全脳コネクトームアーキテクチャ(Whole Brain Connectomic Architecture, WBCA)

全脳コネクトームアーキテクチャ(WBCA)とは、汎用性人工知能(AGI)の開発基盤となるソフトウェアアーキテクチャの一つで、実験的に明らかになった脳の神経回路配線(コネクトーム)情報に基いて整備された静的な参照アーキテクチャである。WBCAには、マウスやヒトなど実際に参照した動物種が明確に存在し、そこから作製されるAGIは、マウスレベルのAGI、ヒトレベルのAGIなどと呼ばれる。WBCAに含まれるコネクトーム情報の適切な粒度については議論が必要であるが、少なくとも大脳皮質では、領野レベル(第一次視覚野や第二次運動野等)の粒度でコネクトーム情報を格納することを出発点とする。AGIとしての機能やコンピューターの性能を鑑みながら、適切なコネクトーム粒度を選択して、WBCAの機能性を向上させる。神経科学との接点を考えると、単一神経細胞レベルの粒度でアーキテクチャを構築することが思想的には自然であるが、工学的な機能性を優先して粒度を決定することがAGI開発にとっては極めて重要である。
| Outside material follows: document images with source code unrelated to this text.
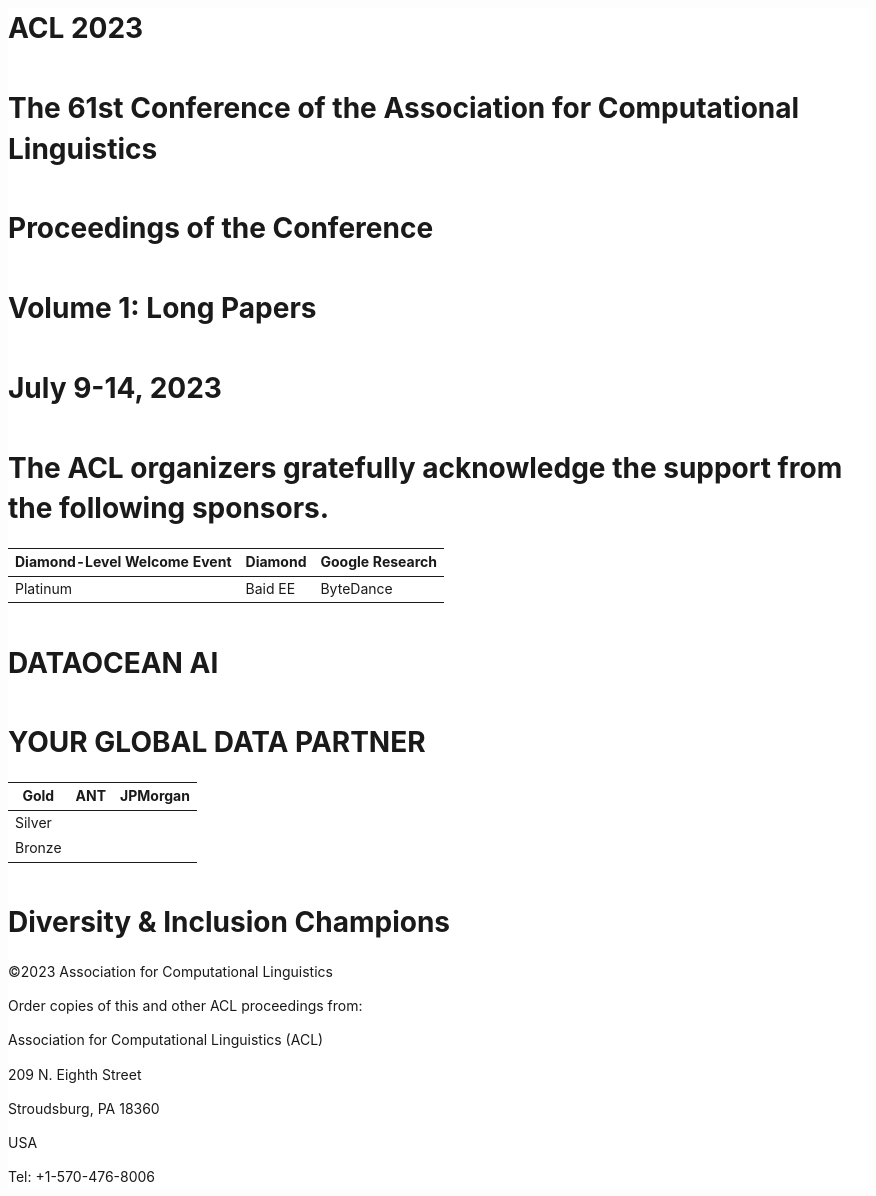# ACL 2023

# The 61st Conference of the Association for Computational Linguistics

# Proceedings of the Conference

# Volume 1: Long Papers

# July 9-14, 2023

# The ACL organizers gratefully acknowledge the support from the following sponsors.

|Diamond-Level Welcome Event|Diamond|Google Research|
|---|---|---|
|Platinum|Baid EE|ByteDance|

# DATAOCEAN AI

# YOUR GLOBAL DATA PARTNER

|Gold|ANT|JPMorgan|
|---|---|---|
|Silver| | |
|Bronze| | |

# Diversity & Inclusion Champions

©2023 Association for Computational Linguistics

Order copies of this and other ACL proceedings from:

Association for Computational Linguistics (ACL)

209 N. Eighth Street

Stroudsburg, PA 18360

USA

Tel: +1-570-476-8006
WBCAは、BriCA言語等のアーキテクチャ記述言語によりコネクトーム情報が表現されており、認知機能を発現するアーキテクチャの主要部を構成する。WBCAは脳のコネクトームがAGI開発上の制約条件となることで、アーキテクチャの自由度を低下させるが、様々な機械学習モジュールを脳を真似て組み合わせることで汎用的な学習が可能となるソフトウェアの開発の足場となる。WBCAというコネクトーム的制約を多くの開発者と共有することで、自立分散的開発が無制限に発散することを防止することができ、多くのエンジニアが一つの土台で効率的にAGI完成に向け作業することが可能になりうる。また、AGIを実現するための認知アーキテクチャ(全脳アーキテクチャ)を築くために、WBCAを機能的なコアとしながらも、周辺環境であるLISやBiCAmonnのようなシミュレーターや可視化ツール群を統合していくことが必要となる。